Static online security isn't enough to stop post-EMV fraud
The U.S. Payments Forum’s report on global Card-Not-Present (CNP) fraud shows that CNP fraud is the most prevalent type of payment fraud reported in countries that have migrated to EMV technology, and it continues to increase.
Canada, for instance, introduced EMV in 2008 and witnessed CNP fraud quadruple since then. Australia started adopting EMV in 2003 and saw CNP fraud increase 5 times in the period 2008-2014. In an effort to limit CNP fraud, payment service providers in many countries have deployed various fraud prevention tools, such as Card Verification Numbers (CVN), E-mail Address Validation (AVS), 3D Secure, and Transaction Risk Analysis (TRA).
Several of these technologies have proven to be effective. However, CNP fraud continues to increase because of the rapid growth of e-commerce and because fraud prevention tools have not been fully adopted by all stakeholders.
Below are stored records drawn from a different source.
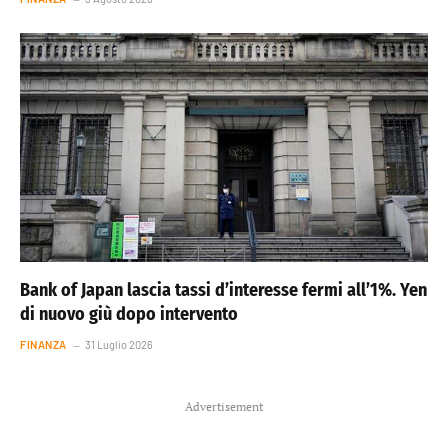
Bank of Japan lascia tassi d’interesse fermi all’1%. Yen
di nuovo giù dopo intervento
FINANZA
31 Luglio 2026
Advertisement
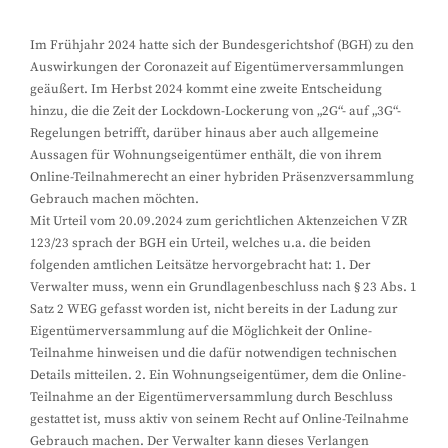
Im Frühjahr 2024 hatte sich der Bundesgerichtshof (BGH) zu den
Auswirkungen der Coronazeit auf Eigentümerversammlungen
geäußert. Im Herbst 2024 kommt eine zweite Entscheidung
hinzu, die die Zeit der Lockdown-Lockerung von „2G“- auf „3G“-
Regelungen betrifft, darüber hinaus aber auch allgemeine
Aussagen für Wohnungseigentümer enthält, die von ihrem
Online-Teilnahmerecht an einer hybriden Präsenzversammlung
Gebrauch machen möchten.
Mit Urteil vom 20.09.2024 zum gerichtlichen Aktenzeichen V ZR
123/23 sprach der BGH ein Urteil, welches u.a. die beiden
folgenden amtlichen Leitsätze hervorgebracht hat: 1. Der
Verwalter muss, wenn ein Grundlagenbeschluss nach § 23 Abs. 1
Satz 2 WEG gefasst worden ist, nicht bereits in der Ladung zur
Eigentümerversammlung auf die Möglichkeit der Online-
Teilnahme hinweisen und die dafür notwendigen technischen
Details mitteilen. 2. Ein Wohnungseigentümer, dem die Online-
Teilnahme an der Eigentümerversammlung durch Beschluss
gestattet ist, muss aktiv von seinem Recht auf Online-Teilnahme
Gebrauch machen. Der Verwalter kann dieses Verlangen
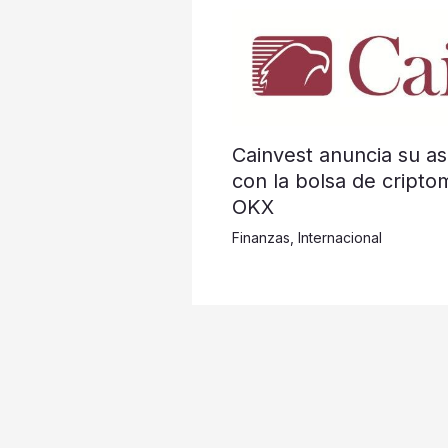
Cainvest anuncia su as
con la bolsa de cripto
OKX
Finanzas
,
Internacional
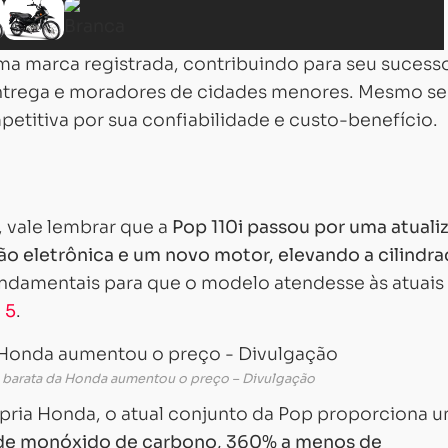
a marca registrada, contribuindo para seu sucess
 entrega e moradores de cidades menores. Mesmo s
etitiva por sua confiabilidade e custo-benefício.
 vale lembrar que a
Pop 110i passou por uma atuali
o eletrônica e um novo motor, elevando a cilindra
undamentais para que o modelo atendesse às atuais
 5
.
 barata da Honda aumentou o preço – Divulgação
ria Honda, o atual conjunto da Pop proporciona 
e monóxido de carbono, 360% a menos de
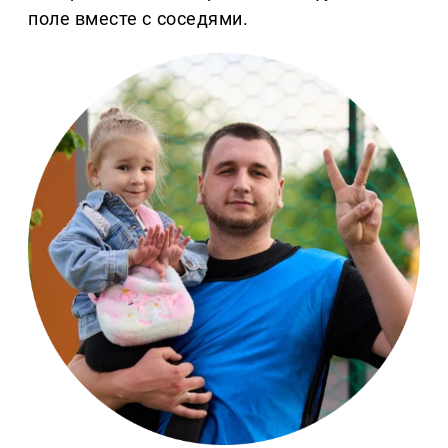
поле вместе с соседями.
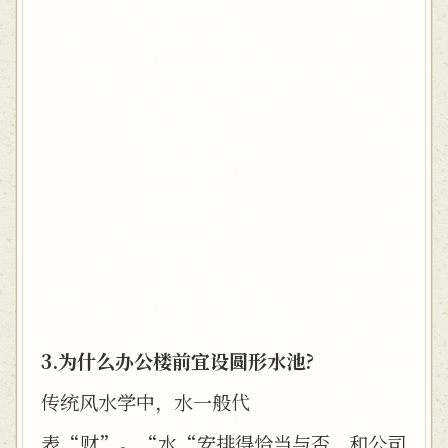
3.为什么办公楼前宜设圆形水池?
传统风水学中，水一般代
表“财”。“水“安排得恰当与否，和公司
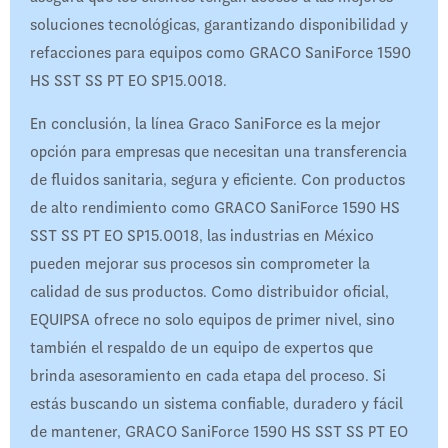
soluciones tecnológicas, garantizando disponibilidad y
refacciones para equipos como GRACO SaniForce 1590
HS SST SS PT EO SP15.0018.
En conclusión, la línea Graco SaniForce es la mejor
opción para empresas que necesitan una transferencia
de fluidos sanitaria, segura y eficiente. Con productos
de alto rendimiento como GRACO SaniForce 1590 HS
SST SS PT EO SP15.0018, las industrias en México
pueden mejorar sus procesos sin comprometer la
calidad de sus productos. Como distribuidor oficial,
EQUIPSA ofrece no solo equipos de primer nivel, sino
también el respaldo de un equipo de expertos que
brinda asesoramiento en cada etapa del proceso. Si
estás buscando un sistema confiable, duradero y fácil
de mantener, GRACO SaniForce 1590 HS SST SS PT EO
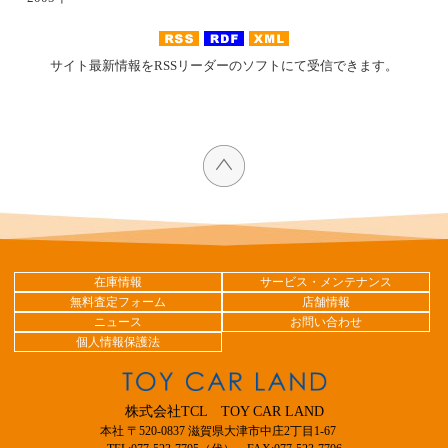
サイト最新情報をRSSリーダーのソフトにて受信できます。
在庫情報
サービス・メンテナンス
無料査定フォーム
店舗情報
ニュース
お問い合わせ
個人情報保護法
株式会社TCL TOY CAR LAND
本社 〒520-0837 滋賀県大津市中庄2丁目1-67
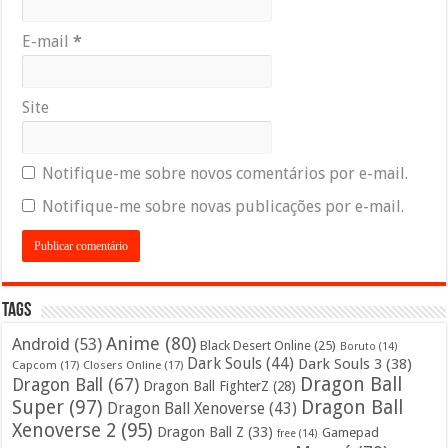
E-mail
*
Site
Notifique-me sobre novos comentários por e-mail.
Notifique-me sobre novas publicações por e-mail.
Tags
Anime
(80)
Android
(53)
Black Desert Online
(25)
Boruto
(14)
Dark Souls
(44)
Dark Souls 3
(38)
Capcom
(17)
Closers Online
(17)
Dragon Ball
Dragon Ball
(67)
Dragon Ball FighterZ
(28)
Super
(97)
Dragon Ball
Dragon Ball Xenoverse
(43)
Xenoverse 2
(95)
Dragon Ball Z
(33)
Gamepad
free
(14)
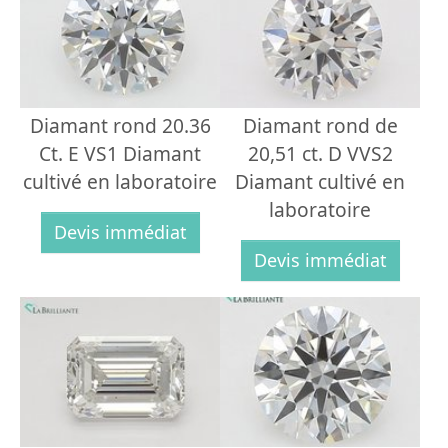
Diamant rond 20.36
Diamant rond de
Ct. E VS1 Diamant
20,51 ct. D VVS2
cultivé en laboratoire
Diamant cultivé en
laboratoire
Devis immédiat
Devis immédiat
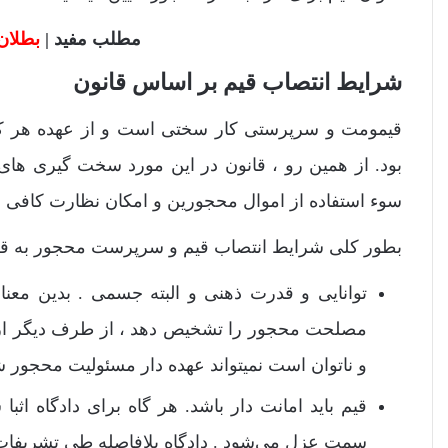
مطلب مفید |
بطلان
شرایط انتصاب قیم بر اساس قانون
قیمومت و سرپرستی کار سختی است و از عهده هر کسی
بود. از همین رو ، قانون در این مورد سخت گیری های 
سوء استفاده از اموال محجورین و امکان نظارت کافی بر
بطور کلی شرایط انتصاب قیم و سرپرست محجور به قر
توانایی و قدرت ذهنی و البته جسمی . بدین معنا
مصلحت محجور را تشخیص دهد ، از طرف دیگر از س
و ناتوان است نمیتواند عهده دار مسئولیت محجور ش
قیم باید امانت دار باشد. هر گاه برای دادگاه 
سمت عزل می‌شود . دادگاه بلافاصله طی تشریفات ق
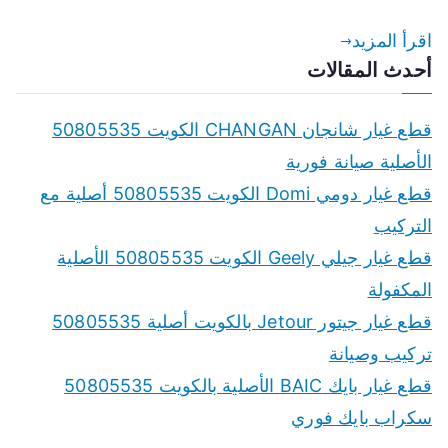
اقرأ المزيد
أحدث المقالات
قطع غيار شانجان CHANGAN الكويت 50805535
الأصلية صيانة فورية
قطع غيار دومي Domi الكويت 50805535 أصلية مع
التركيب
قطع غيار جيلي Geely الكويت 50805535 الأصلية
المكفولة
قطع غيار جيتور Jetour بالكويت أصلية 50805535
تركيب وصيانة
قطع غيار بايك BAIC الأصلية بالكويت 50805535
سكراب بايك فوري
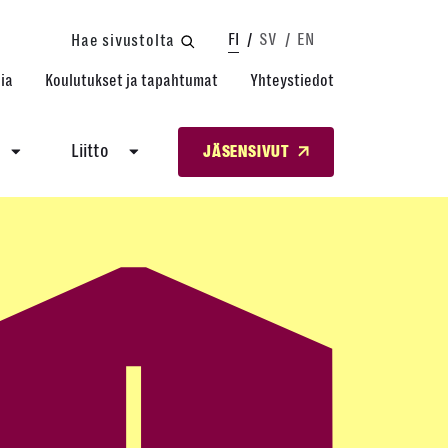
FI
SV
EN
Hae sivustolta
ia
Koulutukset ja tapahtumat
Yhteystiedot
Liitto
JÄSENSIVUT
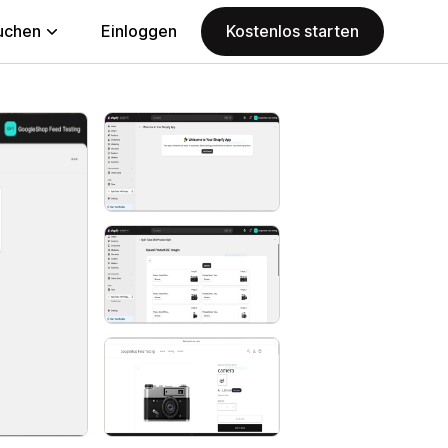
uchen
Einloggen
Kostenlos starten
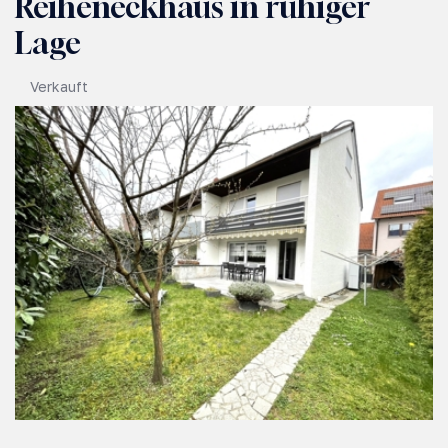
Reiheneckhaus in ruhiger
Lage
Verkauft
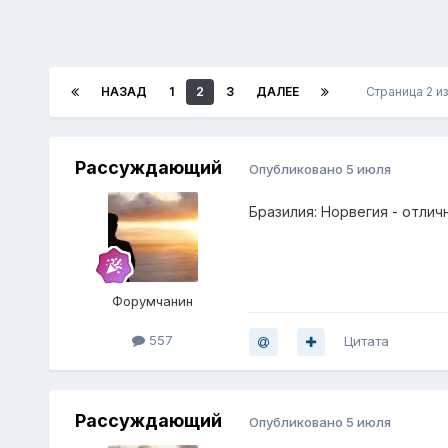
НАЗАД
1
2
3
ДАЛЕЕ
Страница 2 и
Рассуждающий
Опубликовано
5 июля
Бразилия: Норвегия - отлич
Форумчанин
557
Цитата
Рассуждающий
Опубликовано
5 июля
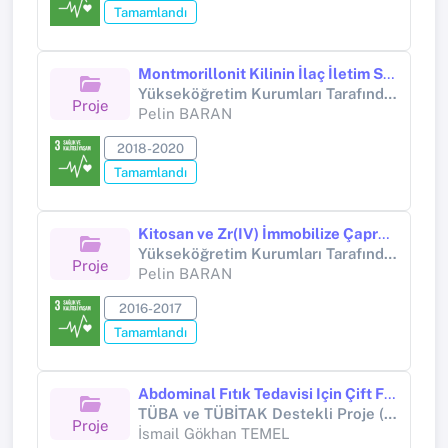
Tamamlandı
Montmorillonit Kilinin İlaç İletim Sistemine Etkisinin Araştırılması
Yükseköğretim Kurumları Tarafından Destekli Bilimsel Araştırma Projesi (Yükseköğretim Kurumları tarafından destekli bilimsel araştırma projesi)
Proje
Pelin BARAN
2018-2020
Tamamlandı
Kitosan ve Zr(IV) İmmobilize Çapraz Bağlı Kitosan Kullanılarak Orange II Boyar Madde Adsorpsiyonu
Yükseköğretim Kurumları Tarafından Destekli Bilimsel Araştırma Projesi (Yükseköğretim Kurumları tarafından destekli bilimsel araştırma projesi)
Proje
Pelin BARAN
2016-2017
Tamamlandı
Abdominal Fıtık Tedavisi Için Çift Fonksiyonlu Yeni Bir Kompozit Yama Geliştirilmesi
TÜBA ve TÜBİTAK Destekli Proje (TÜBİTAK PROJESİ)
Proje
İsmail Gökhan TEMEL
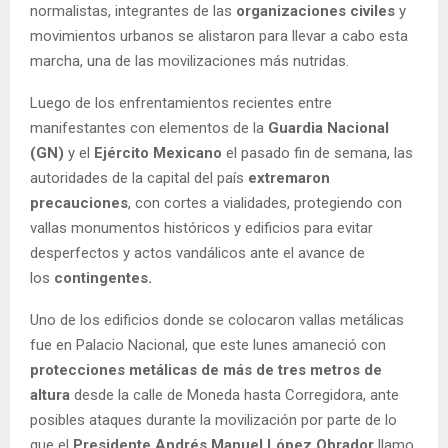
normalistas, integrantes de las
organizaciones civiles
y
movimientos urbanos se alistaron para llevar a cabo esta
marcha, una de las movilizaciones más nutridas.
Luego de los enfrentamientos recientes entre
manifestantes con elementos de la
Guardia Nacional
(GN)
y el
Ejército Mexicano
el pasado fin de semana, las
autoridades de la capital del país
extremaron
precauciones
, con cortes a vialidades, protegiendo con
vallas monumentos históricos y edificios para evitar
desperfectos y actos vandálicos ante el avance de
los
contingentes.
Uno de los edificios donde se colocaron vallas metálicas
fue en Palacio Nacional, que este lunes amaneció con
protecciones metálicas de más de tres metros de
altura
desde la calle de Moneda hasta Corregidora, ante
posibles ataques durante la movilización por parte de lo
que el
Presidente Andrés Manuel López Obrador
llamo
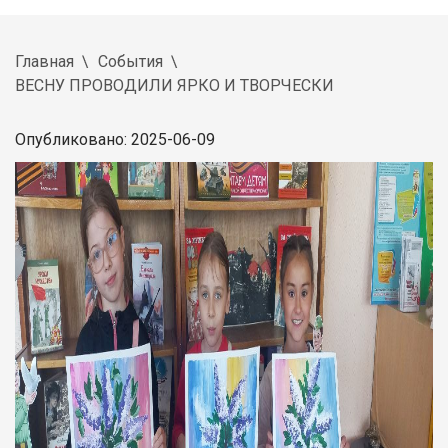
Главная
События
ВЕСНУ ПРОВОДИЛИ ЯРКО И ТВОРЧЕСКИ
Опубликовано: 2025-06-09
To reduce exposure to CNP fraud, all stakeholders , including merchants, issuers, acquirers, and financial institutions, should adopt a layered approach to secure payment data.
Stakeholders should move away from solutions that rely on static data such as Card Verification Numbers, because they are ultimately susceptible to the same fraud schemes that cause CNP fraud. Instead, stakeholders should migrate to dynamic, risk-based authentication, both to eliminate cardholder friction and to improve the online shopping experience. Key examples of such dynamic solutions:
Real-time, automated transaction risk analysis allows detecting unauthorized, fraudulent payments by validating a payment’s details using the payer’s purchase history, information about the type and location of the payer’s device (e.g. IP-address, geolocation, device fingerprint), malware characteristics, etc. This type of solution is at the heart of the European Banking Authority’s Regulatory Technical Standards (RTS) for strong authentication of users of payment services in Europe.
3D Secure allows merchants to delegate authentication of the payer to the financial institution that issued the payer’s credit card. The financial institution should perform strong authentication of the payer, for instance using one-time passwords generated using a payment app, or via authentication codes delivered via SMS to the payer’s mobile phone. It is promising to see that approximately 50% of merchants evaluate payer authentication using 3D Secure as an effective tool to mitigate payment fraud, and we expect this rate to increase further.
Tokenization, which replaces sensitive information (e.g. a credit card number) with a non-sensitive value (e.g. a one-time credit card number), ensures that merchants don’t have to process sensitive credit card numbers anymore, making them a less attractive target for fraudsters, and making it easier for them to comply with PCI DSS requirements.
Stakeholders should ideally incorporate these fraud prevention tools into their EMV migration strategy to address both card counterfeit fraud and CNP fraud.